Hi,
Here is a python function that converts a ped file to a nexus file as used by SNAPP. I am not sure about the specific requirements of SplitTree, but you can try.
It assumes that your ped is encoded with 12 instead of ACGT. You obtain such a ped from a standard ped with
plink --file <in_filename> --recode12 --out <out_filename>
then run within python:
ped_to_nexus(ped_fn, nexus_fn, n_individuals=<number of individuals>)
The function is attached below.
Best,
Hannes
def ped_to_nexus(ped_fn, nexus_fn, individual_names=None, n_individuals=None,
max_name_len = 12, comments=None,dominant=False):
"""
Write snps from ped file to nexus alignment file.

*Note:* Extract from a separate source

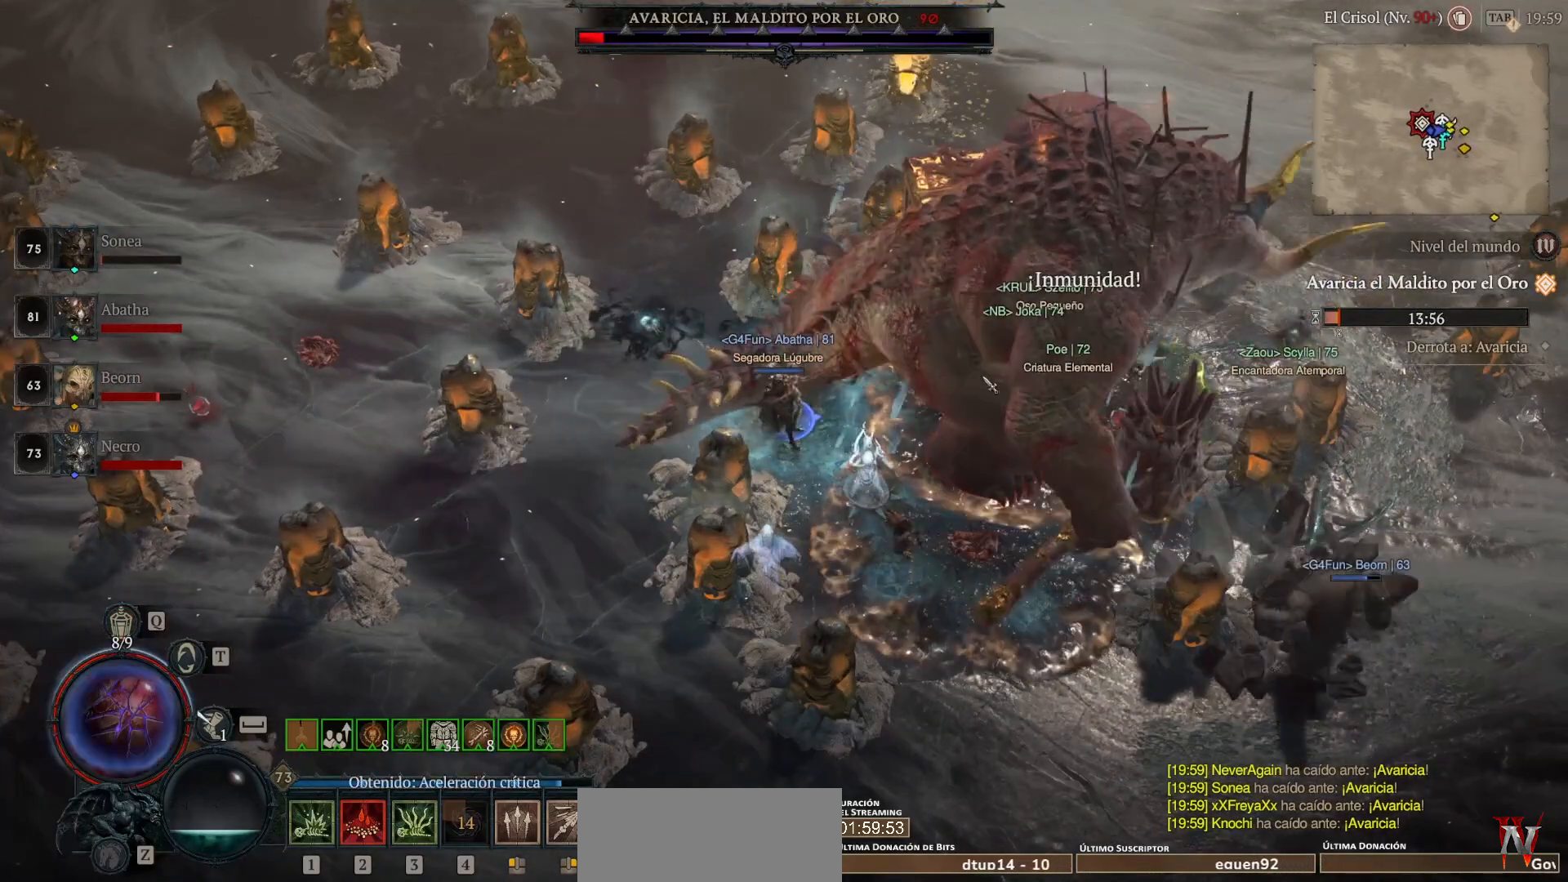
{"keys": ["shift"], "mouse": ["right"], "events": [[80, "mouse_right", "up"], [160, "mouse_right", "down"], [320, "mouse_right", "up"], [400, "mouse_right", "down"]]}
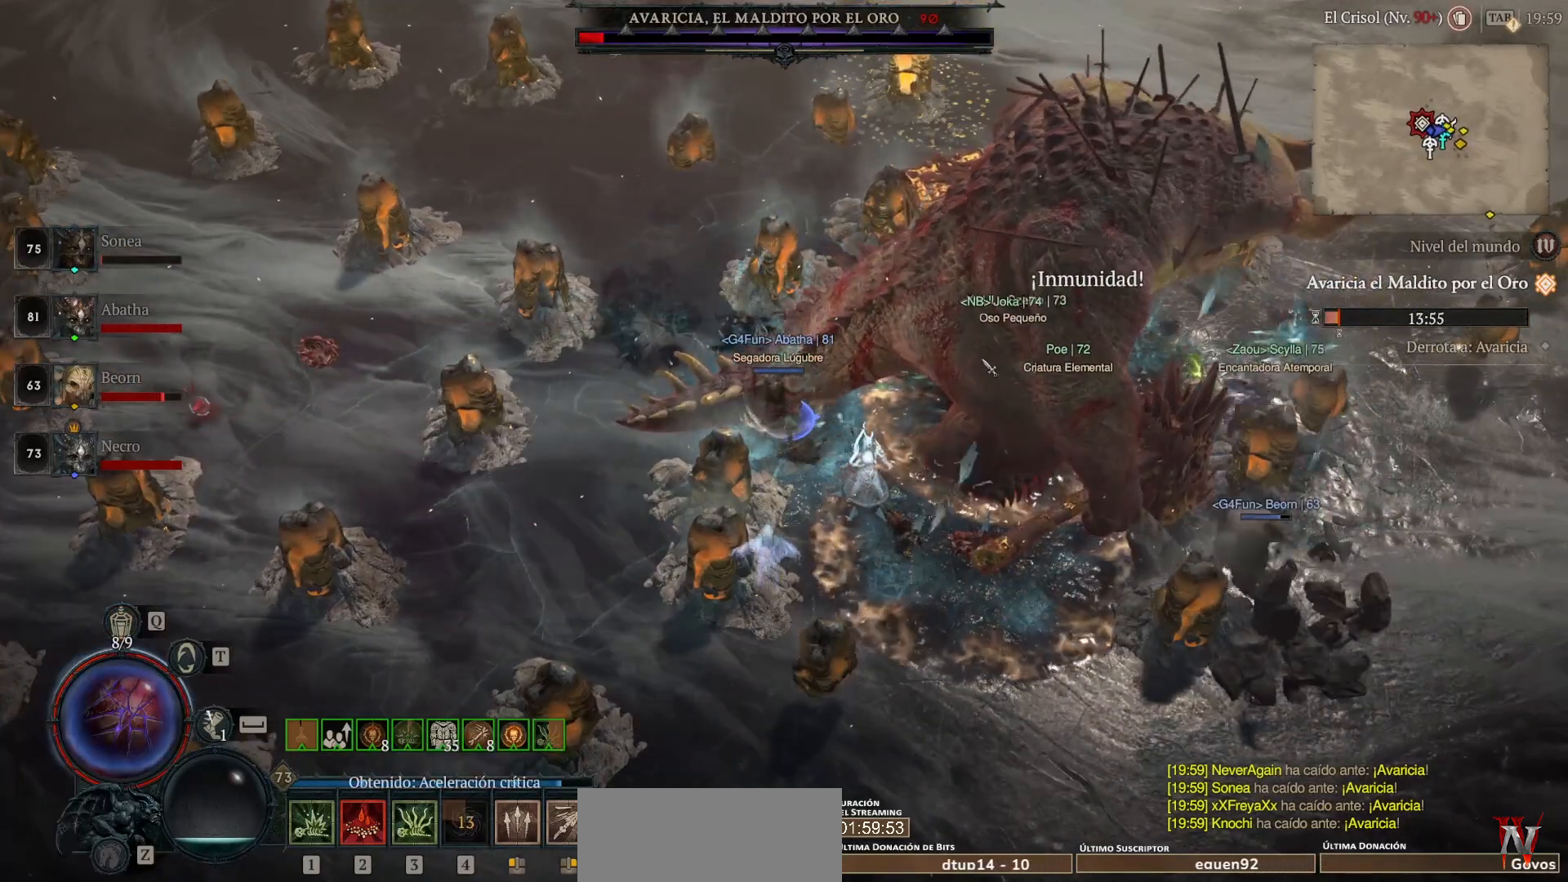
{"keys": ["shift"], "mouse": [], "events": [[40, "mouse_right", "up"], [160, "mouse_right", "down"], [280, "mouse_right", "up"], [400, "mouse_right", "down"], [520, "mouse_right", "up"]]}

Attention: The bed file has to be encoded with:
0.. missing
1.. first allele
2.. second allele
Such a ped file can be obtained from a regular ped file
with "plink --file <in_filename> --recode12 --out <out_filename>"
This function assumes that individuals are diploid.
The two haploid columns in the ped become a single genotype (0/1/2)
in the nexus file.
-------Parameters---------
individual_names... list of individual (or taxa) names
if not supplied, the names from the bed file are used
n_individuals... number of individuals (ntax in the nexus format)
(if not supplied, the length of indiviudal_names is used)
max_name_len... maximal number of characters of individual names,
used to determine intent of alignments
comments... list of strings that are added to the nexus header as comments
alternatively, it can be a single string
dominant... if True, the 0 allele is assumed to be dominant and the resulting
nexus file is encoded 0/1 instead of 0/1/2
"""
#
assert individual_names is not None or n_individuals is not None,\
"specify either individual names or the total number of individuals"
if individual_names is not None and n_individuals is not None:
assert len(individual_names) == n_individuals,\
"number of individual names must equal argument n_individuals"
if n_individuals is None:
n_individuals = len(individual_names)
if individual_names is None:
individual_names = [None]*n_individuals
with open(ped_fn,"r") as bf, open(nexus_fn,"w") as nf:
nf.write("#NEXUS\n")
if comments is not None:
if not isinstance(comments, basestring):
for comment in comments:
nf.write("[{}]\n".format(comment))
else:
nf.write("[{}]\n".format(comments))
for i,(line,name) in enumerate(zip(bf,individual_names)):
if i >= n_individuals:
break
fields = line.split()
if name is None:
name = fields[0]
n_whitespace = max_name_len + 1 - len(name)
assert n_whitespace >= 1, "max taxon name length is " \
+ str(max_name_len) + " but name is " + name
data = fields[6:]
if i == 0:
if dominant:
symbols = "01"
else:
symbols = "012"
nf.write("\nBegin data;\n"
" Dimensions ntax={} nchar={};\n"
' Format datatype=integerdata symbols="{}" missing=? gap=-;\n'
" Matrix\n".format(n_individuals,len(data)/2,symbols))
nf.write(name)
nf.write(" " * n_whitespace)
for i in xrange(0,len(data),2):
h0 = int(data[i])
h1 = int(data[i+1])
if h0!=0 and h1!=0:
gt = h0 + h1 - 2
if dominant:
#assume 0 allele is dominant
gt = int(gt/2)
gt = str(gt)
else:
gt = "?"
nf.write(gt)
nf.write("\n")
nf.write(" ;\nEnd;")
Is there a way to do this with standard 0/1 binary? Your method works with --recode12, but SNAPP requires 1/0's.
I can convert to BED format to get a binary file, but I have no way to convert to nexus from there. Help!
Any follow-up on this? It's been a long time this question was posted and maybe you found a way to do it. I would be glad to find a solution to it!